» Your objective
Rewrite everything from the start of the data down to the line containing "Señor de los", swapping "beta" for "demo" and keeping the rest unchanged.

» Transcribed page contents

════════════════════

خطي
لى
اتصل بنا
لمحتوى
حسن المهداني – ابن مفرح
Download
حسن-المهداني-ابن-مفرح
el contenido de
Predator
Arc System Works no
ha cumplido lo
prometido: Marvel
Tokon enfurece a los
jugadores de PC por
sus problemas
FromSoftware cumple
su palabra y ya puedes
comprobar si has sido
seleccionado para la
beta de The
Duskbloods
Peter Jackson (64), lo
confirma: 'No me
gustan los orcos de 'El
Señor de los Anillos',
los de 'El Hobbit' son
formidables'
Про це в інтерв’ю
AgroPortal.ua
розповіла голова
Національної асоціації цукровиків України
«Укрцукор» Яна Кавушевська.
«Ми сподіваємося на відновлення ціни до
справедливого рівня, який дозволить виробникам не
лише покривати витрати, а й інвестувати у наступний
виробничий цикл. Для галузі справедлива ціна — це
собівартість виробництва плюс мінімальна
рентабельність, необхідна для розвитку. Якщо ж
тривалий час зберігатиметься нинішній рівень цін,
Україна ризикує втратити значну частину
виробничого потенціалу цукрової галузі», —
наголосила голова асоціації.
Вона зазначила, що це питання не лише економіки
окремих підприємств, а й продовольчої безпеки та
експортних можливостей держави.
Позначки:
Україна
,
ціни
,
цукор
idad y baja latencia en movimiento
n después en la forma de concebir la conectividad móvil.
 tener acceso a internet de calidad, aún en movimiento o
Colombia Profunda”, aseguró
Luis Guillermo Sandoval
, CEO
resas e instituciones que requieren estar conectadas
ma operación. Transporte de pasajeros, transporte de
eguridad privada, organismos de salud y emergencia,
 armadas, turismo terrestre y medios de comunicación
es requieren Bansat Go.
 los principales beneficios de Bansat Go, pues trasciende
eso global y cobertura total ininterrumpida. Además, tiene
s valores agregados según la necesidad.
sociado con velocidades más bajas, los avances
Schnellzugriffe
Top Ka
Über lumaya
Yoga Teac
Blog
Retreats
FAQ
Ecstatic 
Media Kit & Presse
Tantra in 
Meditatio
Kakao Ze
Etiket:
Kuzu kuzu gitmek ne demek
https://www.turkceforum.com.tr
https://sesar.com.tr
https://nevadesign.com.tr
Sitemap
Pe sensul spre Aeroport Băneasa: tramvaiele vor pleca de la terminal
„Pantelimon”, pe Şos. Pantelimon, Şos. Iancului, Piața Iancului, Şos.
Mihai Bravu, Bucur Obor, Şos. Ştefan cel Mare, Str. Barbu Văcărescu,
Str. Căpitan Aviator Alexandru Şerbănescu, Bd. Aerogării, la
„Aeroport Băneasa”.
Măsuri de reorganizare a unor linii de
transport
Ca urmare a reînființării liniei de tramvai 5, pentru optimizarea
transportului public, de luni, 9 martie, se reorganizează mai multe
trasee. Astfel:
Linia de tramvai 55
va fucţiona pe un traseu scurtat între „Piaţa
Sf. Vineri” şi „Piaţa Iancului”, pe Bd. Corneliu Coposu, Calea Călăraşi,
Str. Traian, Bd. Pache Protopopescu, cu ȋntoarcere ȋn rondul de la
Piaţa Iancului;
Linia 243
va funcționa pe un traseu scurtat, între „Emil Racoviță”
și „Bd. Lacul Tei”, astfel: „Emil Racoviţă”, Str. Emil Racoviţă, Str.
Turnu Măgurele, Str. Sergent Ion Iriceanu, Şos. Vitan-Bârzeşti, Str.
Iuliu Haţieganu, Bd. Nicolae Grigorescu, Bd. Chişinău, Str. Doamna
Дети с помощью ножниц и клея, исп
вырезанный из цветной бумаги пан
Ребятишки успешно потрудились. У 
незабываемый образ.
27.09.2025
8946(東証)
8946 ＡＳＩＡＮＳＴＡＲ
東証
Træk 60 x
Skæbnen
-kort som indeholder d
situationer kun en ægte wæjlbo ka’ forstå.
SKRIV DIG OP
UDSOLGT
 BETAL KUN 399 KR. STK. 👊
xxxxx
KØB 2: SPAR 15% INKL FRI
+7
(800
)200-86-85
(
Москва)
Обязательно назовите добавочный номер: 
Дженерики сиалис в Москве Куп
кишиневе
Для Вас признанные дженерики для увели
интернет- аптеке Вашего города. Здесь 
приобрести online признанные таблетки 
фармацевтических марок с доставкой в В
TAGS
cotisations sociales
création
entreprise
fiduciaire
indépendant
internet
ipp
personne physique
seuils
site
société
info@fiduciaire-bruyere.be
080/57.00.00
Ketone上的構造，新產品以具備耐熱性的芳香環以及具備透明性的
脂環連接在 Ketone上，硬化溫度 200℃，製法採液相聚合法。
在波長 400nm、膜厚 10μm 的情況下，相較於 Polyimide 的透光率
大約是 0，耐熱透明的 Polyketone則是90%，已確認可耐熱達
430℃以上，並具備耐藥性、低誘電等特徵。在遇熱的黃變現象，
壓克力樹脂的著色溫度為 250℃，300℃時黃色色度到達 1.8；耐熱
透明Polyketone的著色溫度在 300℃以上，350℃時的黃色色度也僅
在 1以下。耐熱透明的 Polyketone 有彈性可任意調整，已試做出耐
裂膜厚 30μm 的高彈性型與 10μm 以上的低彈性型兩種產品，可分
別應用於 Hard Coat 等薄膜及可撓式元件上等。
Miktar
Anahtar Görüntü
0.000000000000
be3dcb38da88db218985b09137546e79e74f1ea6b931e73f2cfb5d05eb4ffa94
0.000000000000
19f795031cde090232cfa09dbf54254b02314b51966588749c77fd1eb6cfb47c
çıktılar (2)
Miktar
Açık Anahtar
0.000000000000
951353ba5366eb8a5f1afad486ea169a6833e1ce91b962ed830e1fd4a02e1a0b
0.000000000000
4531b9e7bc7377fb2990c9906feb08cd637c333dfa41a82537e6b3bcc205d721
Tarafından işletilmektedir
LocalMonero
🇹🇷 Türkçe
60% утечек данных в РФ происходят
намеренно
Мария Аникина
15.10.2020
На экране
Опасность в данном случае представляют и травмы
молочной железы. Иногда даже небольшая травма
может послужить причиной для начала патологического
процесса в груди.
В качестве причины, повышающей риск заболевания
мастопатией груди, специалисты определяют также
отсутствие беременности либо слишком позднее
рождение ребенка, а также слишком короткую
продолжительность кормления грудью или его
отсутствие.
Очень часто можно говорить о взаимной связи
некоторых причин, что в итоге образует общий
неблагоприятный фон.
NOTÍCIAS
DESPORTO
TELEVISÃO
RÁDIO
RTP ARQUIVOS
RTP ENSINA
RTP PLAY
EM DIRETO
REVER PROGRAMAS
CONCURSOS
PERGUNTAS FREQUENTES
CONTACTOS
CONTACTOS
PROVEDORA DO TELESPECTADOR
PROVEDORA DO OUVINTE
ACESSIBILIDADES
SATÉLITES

════════════════════

» Expected answer
خطي
لى
اتصل بنا
لمحتوى
حسن المهداني – ابن مفرح
Download
حسن-المهداني-ابن-مفرح
el contenido de
Predator
Arc System Works no
ha cumplido lo
prometido: Marvel
Tokon enfurece a los
jugadores de PC por
sus problemas
FromSoftware cumple
su palabra y ya puedes
comprobar si has sido
seleccionado para la
demo de The
Duskbloods
Peter Jackson (64), lo
confirma: 'No me
gustan los orcos de 'El
Señor de los Anillos',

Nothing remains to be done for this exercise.